NAIROBI, Kenya – Commercial banks are calling on the Central Bank of Kenya (CBK) to lower the base lending rate again, arguing that current economic conditions support a policy shift to ease borrowing costs and unlock credit growth in the private sector.
Through the Kenya Bankers Association (KBA), the lenders said subdued inflation, a stable exchange rate, and weak credit uptake provide sufficient room for further monetary easing.

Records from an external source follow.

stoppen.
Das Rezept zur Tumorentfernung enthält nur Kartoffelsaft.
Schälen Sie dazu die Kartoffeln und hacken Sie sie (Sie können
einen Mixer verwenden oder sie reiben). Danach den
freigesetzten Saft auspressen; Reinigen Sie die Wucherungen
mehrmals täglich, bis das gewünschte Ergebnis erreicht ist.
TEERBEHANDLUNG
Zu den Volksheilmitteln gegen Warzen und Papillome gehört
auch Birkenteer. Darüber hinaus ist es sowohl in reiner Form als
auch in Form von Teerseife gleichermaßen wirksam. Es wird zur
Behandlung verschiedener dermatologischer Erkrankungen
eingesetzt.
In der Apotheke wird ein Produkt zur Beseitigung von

“Overall inflation remains low, and inflation expectations in the short to medium term are anchored within the target range. The Kenyan shilling remains stable, supported by strong foreign exchange reserves, resilient remittances, and a manageable current account deficit,” KBA said in a research note. “In view of these developments, we opine that there is scope to cut the Central Bank Rate (CBR) to provide impetus for stronger private sector credit growth and anchor economic growth,” it added.
The appeal comes ahead of the Monetary Policy Committee (MPC) meeting slated for October 7, where the CBK will review the policy rate.

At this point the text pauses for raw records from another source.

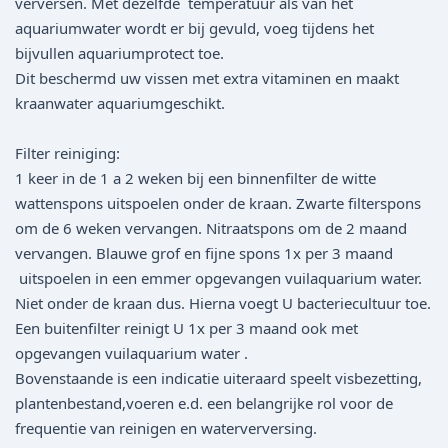
verversen. Met dezelfde temperatuur als van het
aquariumwater wordt er bij gevuld, voeg tijdens het
bijvullen aquariumprotect toe.
Dit beschermd uw vissen met extra vitaminen en maakt
kraanwater aquariumgeschikt.
Filter reiniging:
1 keer in de 1 a 2 weken bij een binnenfilter de witte
wattenspons uitspoelen onder de kraan. Zwarte filterspons
om de 6 weken vervangen. Nitraatspons om de 2 maand
vervangen. Blauwe grof en fijne spons 1x per 3 maand
uitspoelen in een emmer opgevangen vuilaquarium water.
Niet onder de kraan dus. Hierna voegt U bacteriecultuur toe.
Een buitenfilter reinigt U 1x per 3 maand ook met
opgevangen vuilaquarium water .
Bovenstaande is een indicatie uiteraard speelt visbezetting,
plantenbestand,voeren e.d. een belangrijke rol voor de
frequentie van reinigen en waterverversing.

The committee has trimmed the CBR in each of its last seven sittings, most recently on August 12, when it dropped to 9.5 per cent from 9.75 per cent.
KBA believes that another reduction would make loans cheaper, boost business investment, and stimulate household spending.
Private sector credit expanded by 3.3 per cent in August, the fastest growth in six months, signaling a tentative recovery after months of contraction.
However, the central bank has in recent months accused commercial lenders of being slow to transmit lower policy rates to borrowers.
CBK Governor Kamau Thugge recently urged banks to “end excuses” and reduce lending rates in line with policy adjustments, noting that the market is moving toward a new loan pricing model designed to respond more quickly to changes in the CBR.
Despite the CBK’s pressure, banks remain wary of rising defaults. The industry’s non-performing loans (NPLs) stood at 17.6 per cent by June 2025, reflecting continued financial strain among households and businesses.
The high NPL ratio and a cautious lending environment contributed to a credit contraction earlier this year, when private sector lending shrank by 2.9 per cent in January and 1.3 per cent in February before showing signs of recovery in mid-year.
Analysts say the upcoming MPC decision will test CBK’s balancing act between stimulating growth and managing financial stability, as the regulator weighs pressure from banks against its caution over the quality of credit growth.